A communist Swiss politician tells swissinfo why he changed residence to enable him to contest a decision to lower taxes for the rich.This content was published on March 27, 2006 - 09:49
Joseph Zisyadis moved to a mountain region in central Switzerland where voters approved the introduction of a degressive tax system in a bid to attract businesses and the wealthy.
Zisyadis, who until January lived on Lake Geneva in the French-speaking part of the country, has lodged an appeal against the new tax regime with the Federal Court arguing that it goes against the constitution.
His move was greeted with fury by many in the German-speaking region of Obwalden, which introduced the cuts on January 1.
He had difficulty finding accommodation, and reporters visiting the main town, Sarnen, filmed a life-size, headless effigy of Zisyadis on the street.
Zisyadis, 50, a former councillor of Lausanne City and member of the Vaud cantonal government, is one of two representatives of the Communist Labour Party in the federal parliament.

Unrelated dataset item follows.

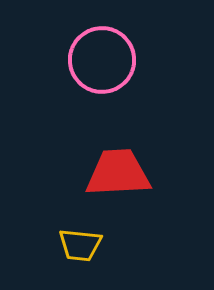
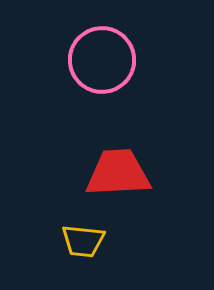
yellow trapezoid: moved 3 px right, 4 px up
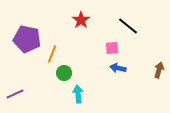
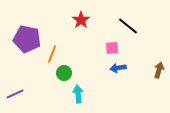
blue arrow: rotated 21 degrees counterclockwise
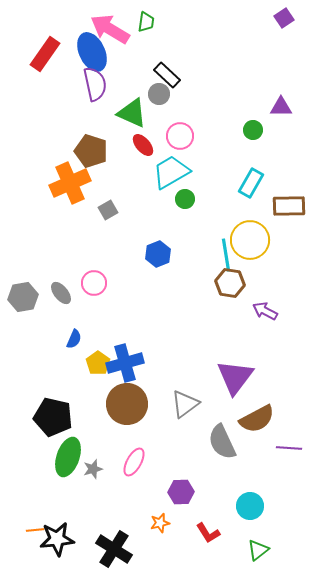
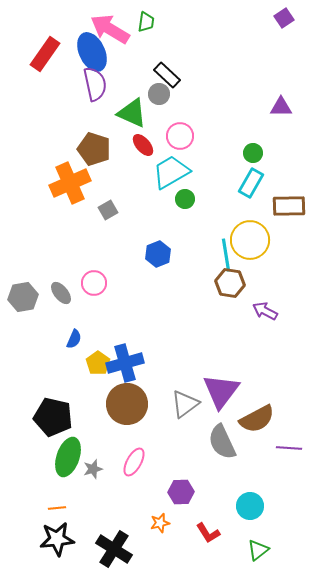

swissinfo: What have you got against a degressive tax system?
Josef Zisyadis: I am opposed to this system because it is the first step by wealthy Swiss people to introduce the flat tax in all federal, cantonal and local taxes.
The flat tax, which is wanted by a part of the government and by some on the political right, would be the end of social solidarity through tax, the end of progressiveness.
In a way, it's the return to the Middle Ages in the social organisation of society. The richer you are, the less you contribute to the community.
swissinfo: What is the substance of your legal case? And specifically, which part of the constitution is incompatible with the Obwalden tax system?
J.Z.: Article 127 of the federal constitution bases the payment of tax according to everyone's capacity to contribute. To my way of thinking the law in Obwalden contradicts this principle.
It's legitimate therefore to verify this element at the Federal Court.
It is, by the way, strange that the government of Obwalden did not do this before the popular vote.
So, to be precise, we do not contest the tax cuts agreed by the people. That is their right. What we are contesting is tax degression for the richest.
swissinfo: Do you really think you can win in court? Or is this merely a symbolic action?
J.Z.: Nothing ventured, nothing gained. Three people from Obwalden have signed the appeal with me.
My duty as a member of the House of Representatives is to relaunch resistance where others have left off... because they could not find anyone to contest the decision.
It's not just a symbolic act. It's a democratic act at a time when all authority is with the economy and when those elected by the people are considered less than nothing. But there is not just the legal appeal.
My move has helped to relaunch debate on taxation, on fiscal harmonisation in Switzerland, [and] on fiscal paradises that cause so much wrong to our country.
And now it's necessary to go to parliament with concrete proposals, so why not a popular initiative [which could lead to a vote]?
swissinfo: Have you received any support in Obwalden for your case?
J.Z.: Yes, I've received much encouragement and sympathy in letters and from telephone calls.
But I have also come across the fear of many citizens not wishing to express themselves publicly.
Many are grateful that someone who has nothing to lose is making this act of political resistance.
When all is said and done, I was not even needed for the appeal because three people from Obwalden were prepared to make it.
swissinfo: Were you surprised at the strong reactions towards you in Obwalden? What kind of reactions have you encountered?
J.Z.: Not at all. Politics is like that. Sometimes it can be difficult. As long as no one leaves democratic ground, it's normal.
The only thing I detest is violence. Violence leads nowhere. We are among ourselves as Swiss and I have always said everywhere that we are all people from Obwalden in the debate on tax degression.
swissinfo: How is your family finding the experience?
J.Z.: My family does not live in Obwalden. What is difficult is to live this political act personally.
But I have never thought of politics as being the search for a place [in society] and a career but the fight to improve our social conditions everywhere in Switzerland and the world.
That is well worth some sacrifices of time and some inconvenience.
swissinfo-interview: Matthew Allen
Obwalden joined the ranks of the low-tax cantons on January 1, slashing personal and corporate tax rates, and introducing a degressive system.
Last week the canton said 97 firms had set up shop there since January 1 (compared with 39 in the same period last year), and that 25 of those had relocated from other cantons.
The new tax regime means higher earners pay proportionately less tax than do lower ones.
The cantonal property tax has also dropped by at least 30% and the 6.6% corporate tax is now the lowest in Switzerland.
Josef Zisyadis is one of two members of parliament representing the Communist Labour Party.
He was living in French-speaking Lausanne until January, when he moved to German-speaking Obwalden.
Born in Istanbul in 1954, he has been active in local politics in Lausanne and canton Vaud since 1989 and a member of the House of Representatives from 1991-96 and again since 1999.